■ Input data
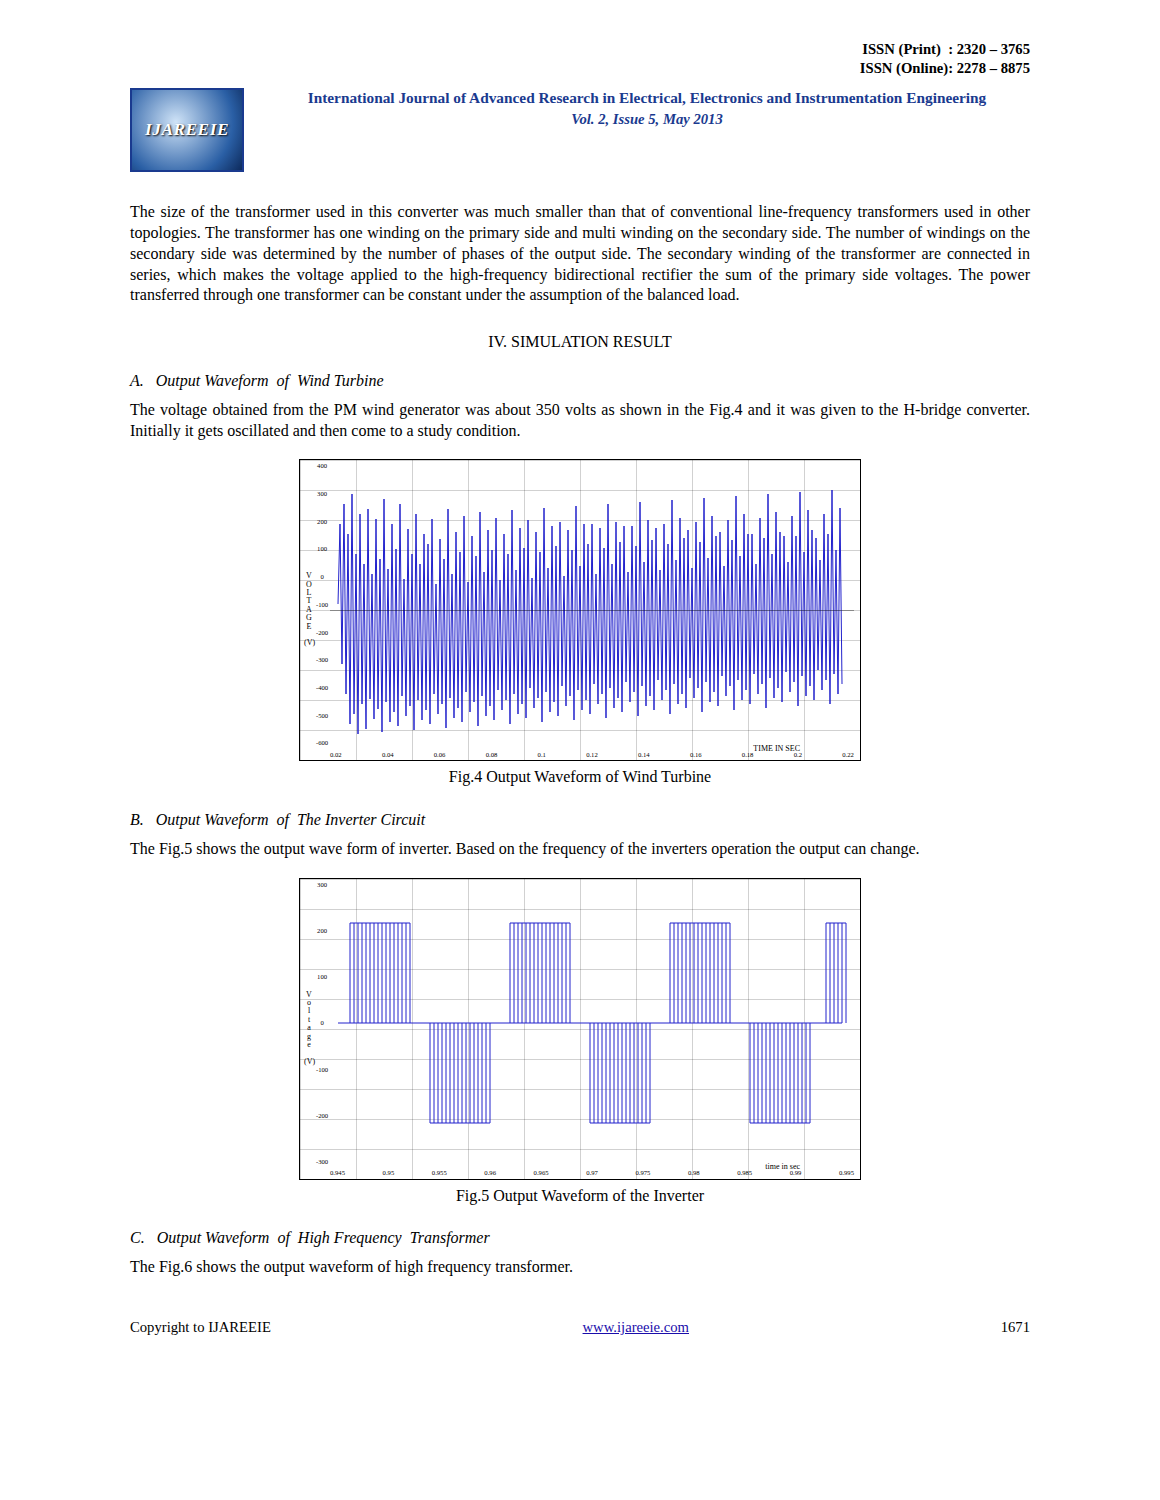ISSN (Print) : 2320 – 3765
ISSN (Online): 2278 – 8875
IJAREEIE
International Journal of Advanced Research in Electrical, Electronics and Instrumentation Engineering
Vol. 2, Issue 5, May 2013
The size of the transformer used in this converter was much smaller than that of conventional line-frequency transformers used in other topologies. The transformer has one winding on the primary side and multi winding on the secondary side. The number of windings on the secondary side was determined by the number of phases of the output side. The secondary winding of the transformer are connected in series, which makes the voltage applied to the high-frequency bidirectional rectifier the sum of the primary side voltages. The power transferred through one transformer can be constant under the assumption of the balanced load.
IV. SIMULATION RESULT
A. Output Waveform of Wind Turbine
The voltage obtained from the PM wind generator was about 350 volts as shown in the Fig.4 and it was given to the H-bridge converter. Initially it gets oscillated and then come to a study condition.
4003002001000-100-200-300-400-500-600
V
O
L
T
A
G
E
(V)
TIME IN SEC
0.020.040.060.080.10.120.140.160.180.20.22
Fig.4 Output Waveform of Wind Turbine
B. Output Waveform of The Inverter Circuit
The Fig.5 shows the output wave form of inverter. Based on the frequency of the inverters operation the output can change.
3002001000-100-200-300
V
o
l
t
a
g
e
(V)
time in sec
0.9450.950.9550.960.9650.970.9750.980.9850.990.995
Fig.5 Output Waveform of the Inverter
C. Output Waveform of High Frequency Transformer
The Fig.6 shows the output waveform of high frequency transformer.
Copyright to IJAREEIE
www.ijareeie.com
1671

■ Exercise details
Only the number is wanted: how many lines in the material above contain the string "voltage"?

■ Response area
2